» **Task directions**
Repeat all the rows below word for word, but leave out the pictures.

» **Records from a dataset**
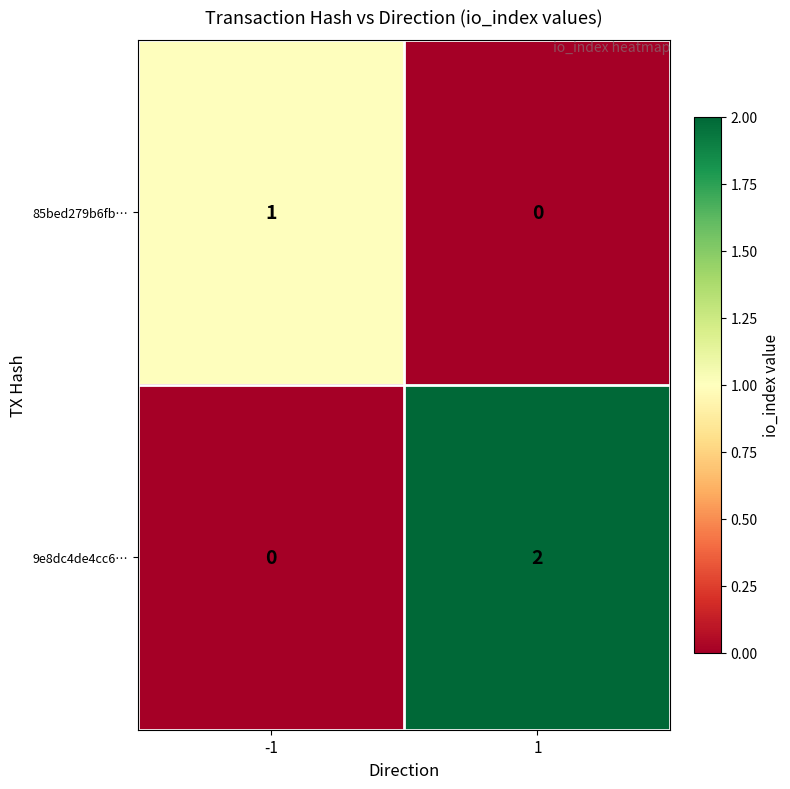

How many distinct data groups are displayed?

2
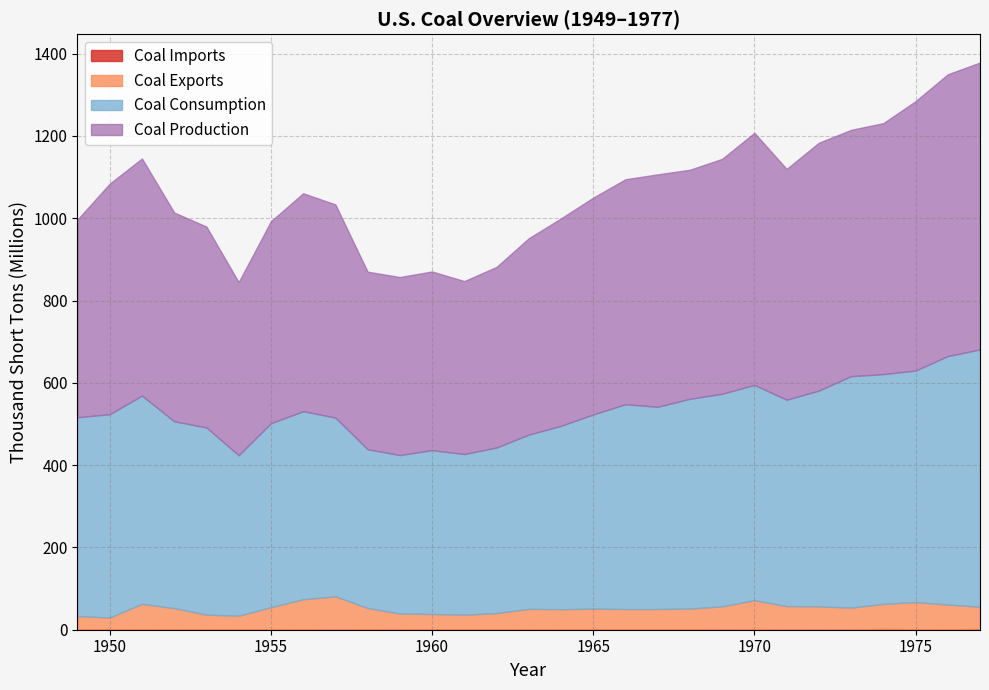

Which series changed the most between 1973 and 1976?

Coal Production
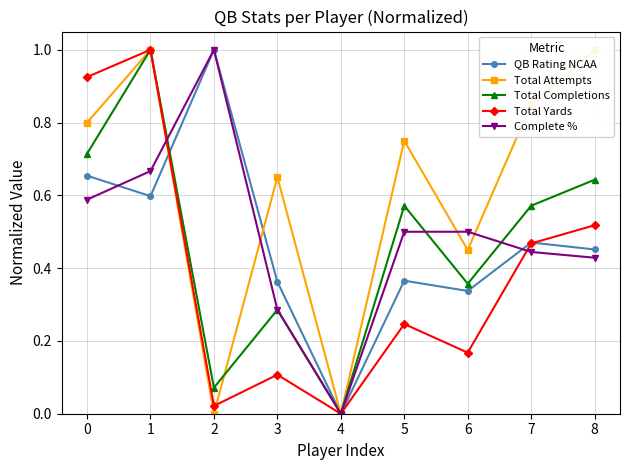

At which label does Total Yards reach its peak?

1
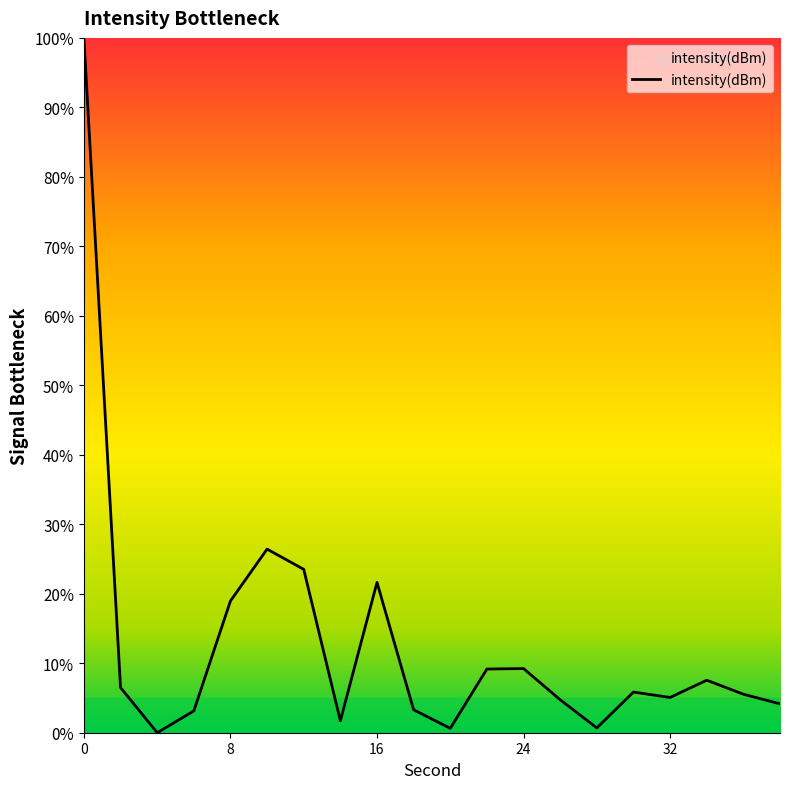

Which label corresponds to the smallest value in the chart?

4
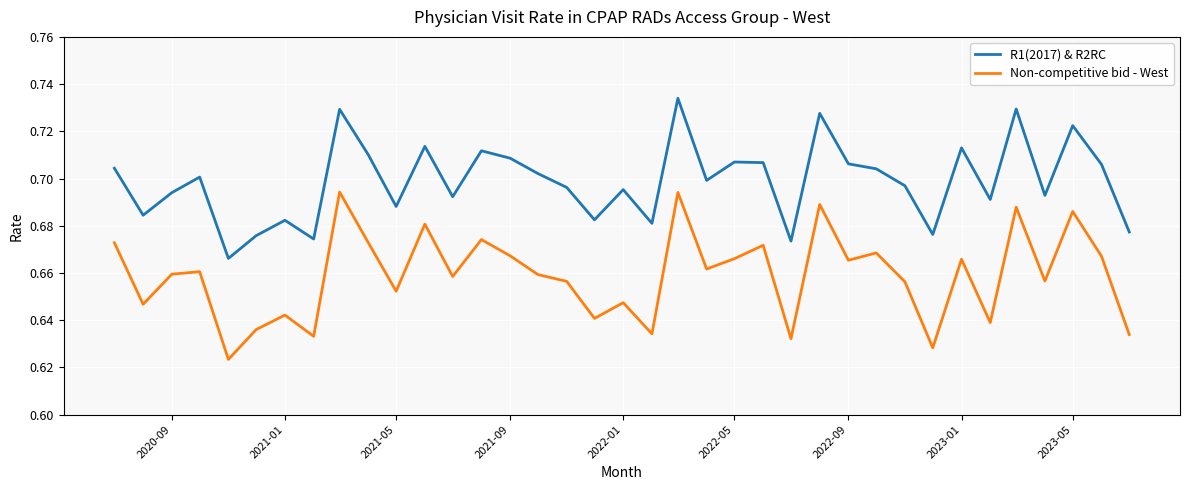

Rank the series by their average value, from lowest to highest.

Non-competitive bid - West, R1(2017) & R2RC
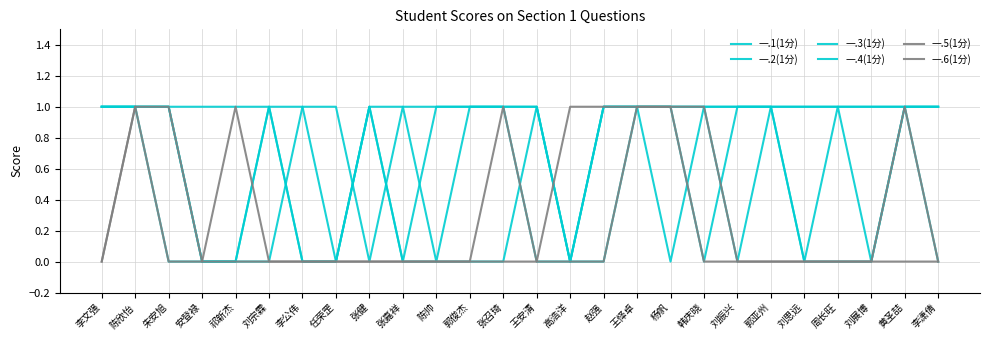

Count the number of data series in this chart.

6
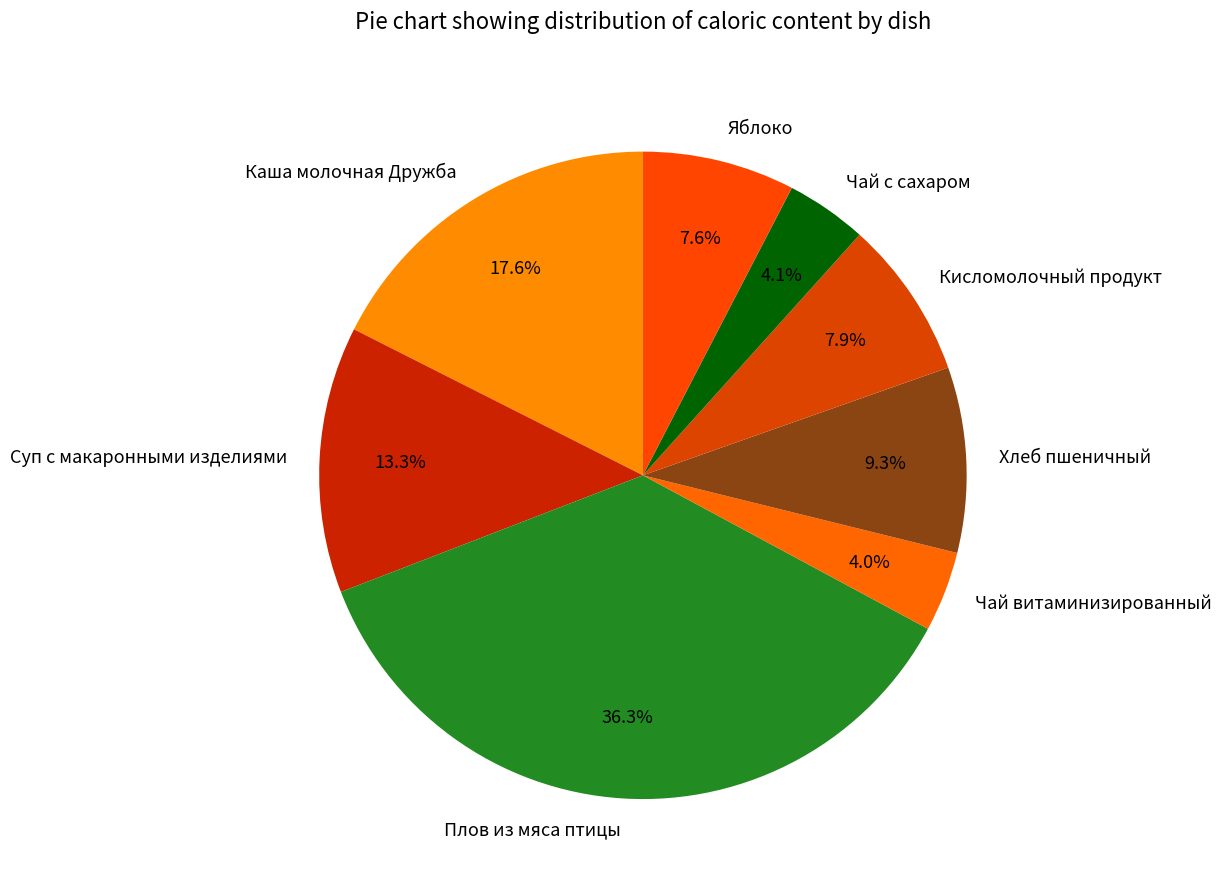

True or false: Хлеб пшеничный accounts for 9% of the total.

True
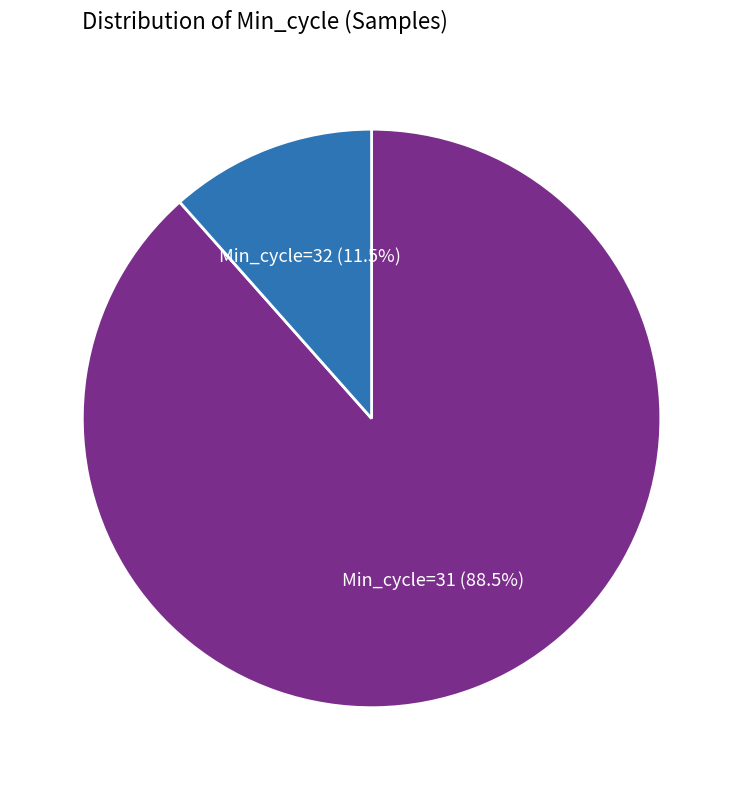

Is there a majority slice in this chart?

Yes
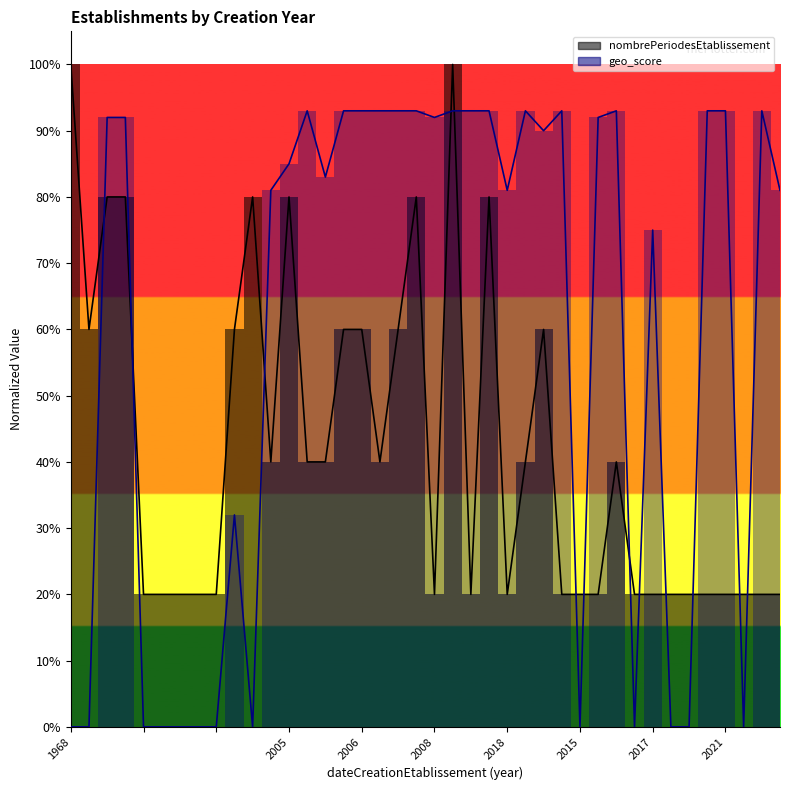

What is the label of the 31st point from the left?

2016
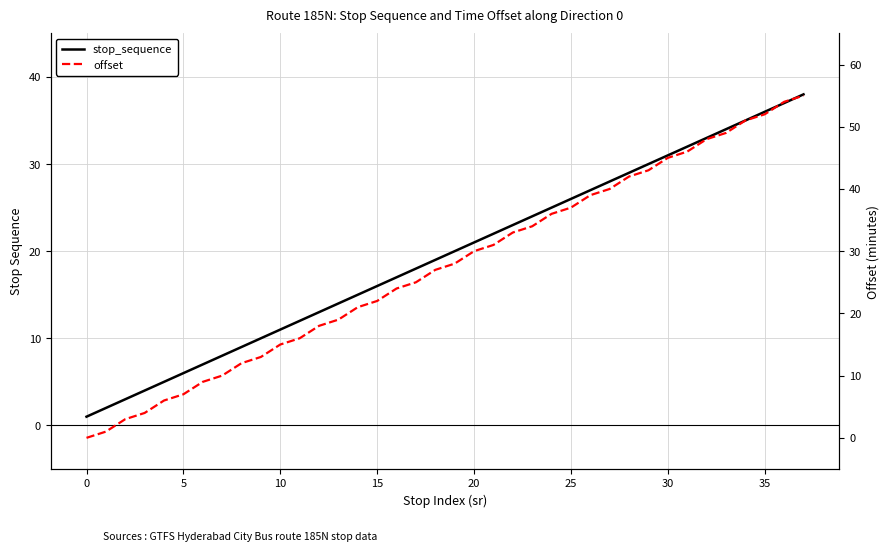

Rank the series by their average value, from lowest to highest.

stop_sequence, offset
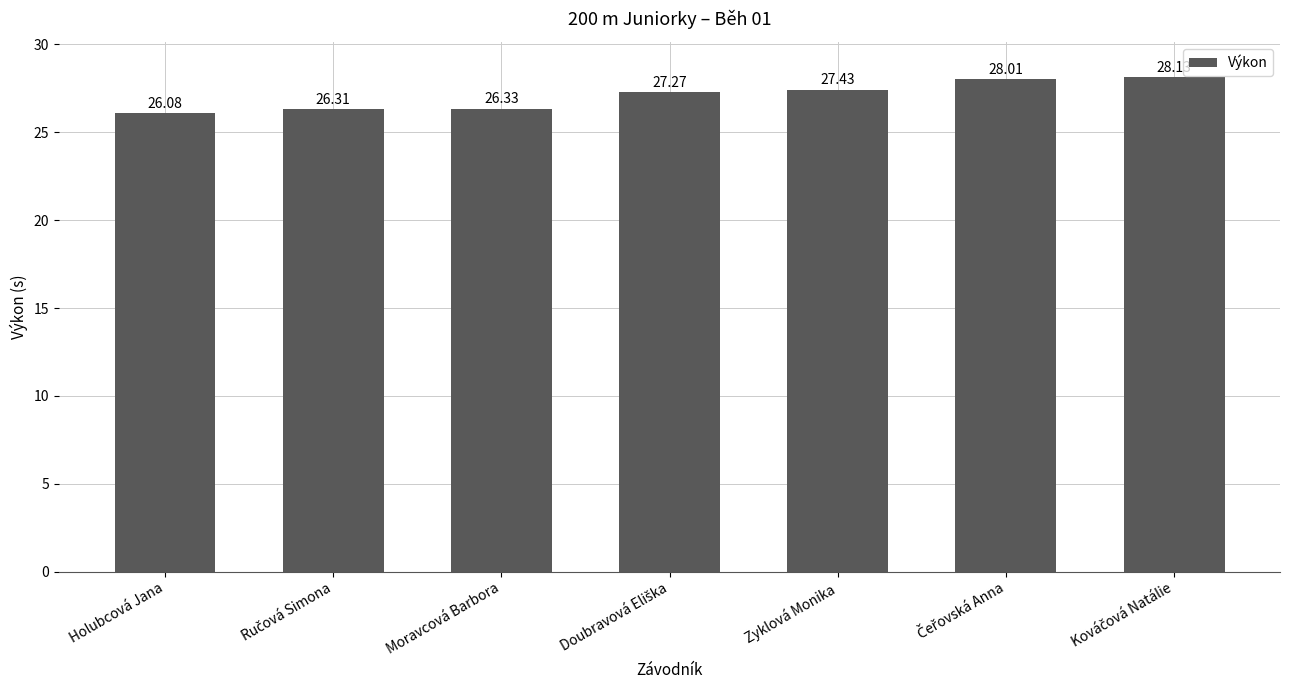

Are the bars grouped side by side (vs. stacked)?

No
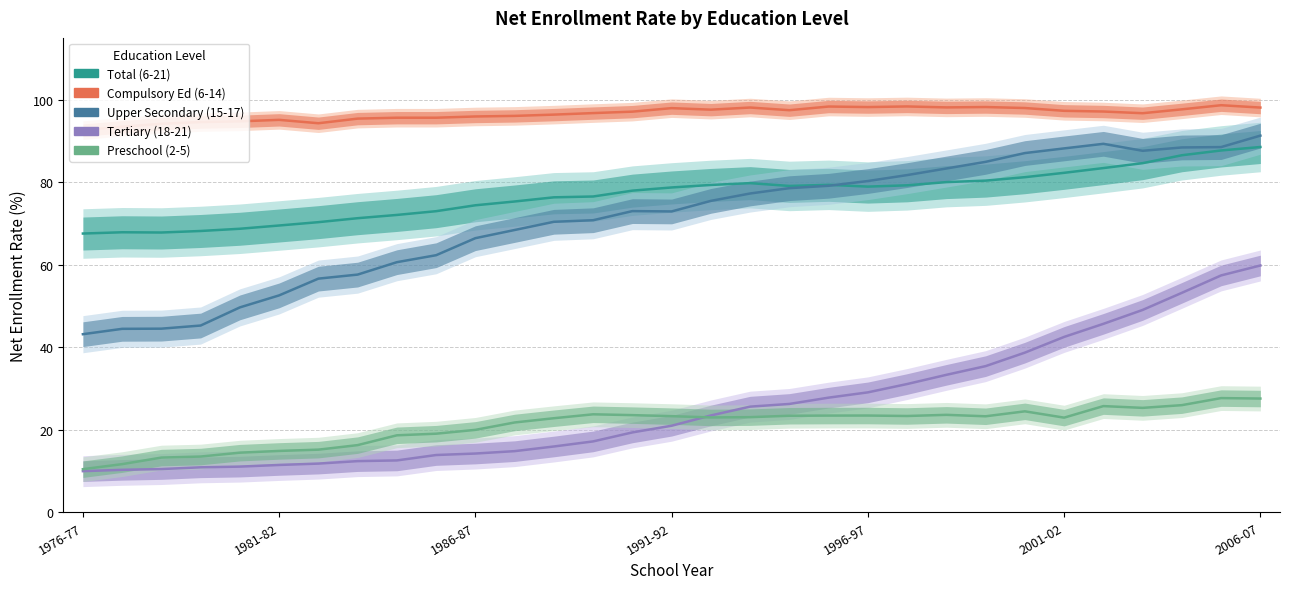

How many lines are shown in the chart?

5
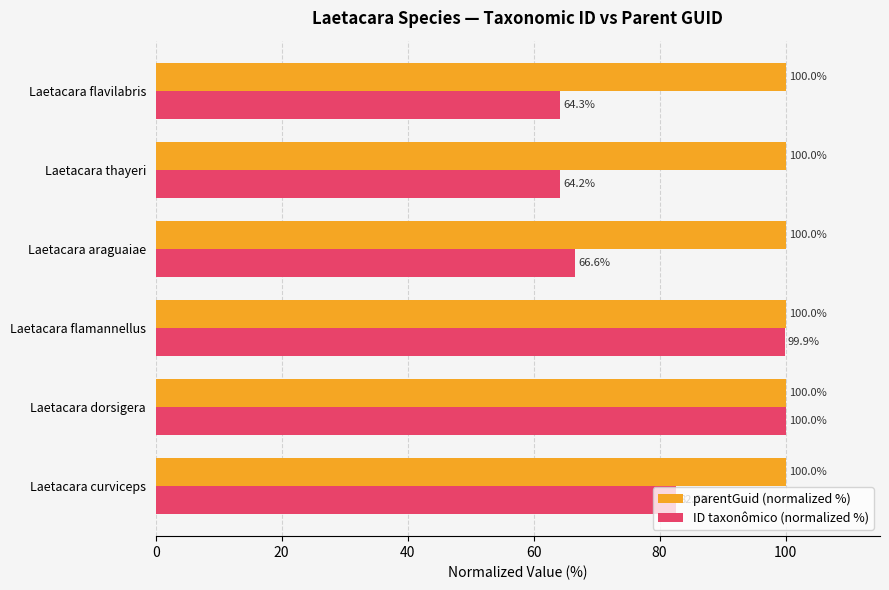

What is the lowest value of the ID taxonômico (normalized %) series?

64.2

» **Solved exercise**
How many distinct data groups are displayed?

2

Which series changed the most between 1973 and 1976?

Coal Production

At which label does Total Yards reach its peak?

1

Which label corresponds to the smallest value in the chart?

4

Rank the series by their average value, from lowest to highest.

Non-competitive bid - West, R1(2017) & R2RC

Count the number of data series in this chart.

6

True or false: Хлеб пшеничный accounts for 9% of the total.

True

Is there a majority slice in this chart?

Yes

What is the label of the 31st point from the left?

2016

Rank the series by their average value, from lowest to highest.

stop_sequence, offset

Are the bars grouped side by side (vs. stacked)?

No

How many lines are shown in the chart?

5

What is the lowest value of the ID taxonômico (normalized %) series?

64.2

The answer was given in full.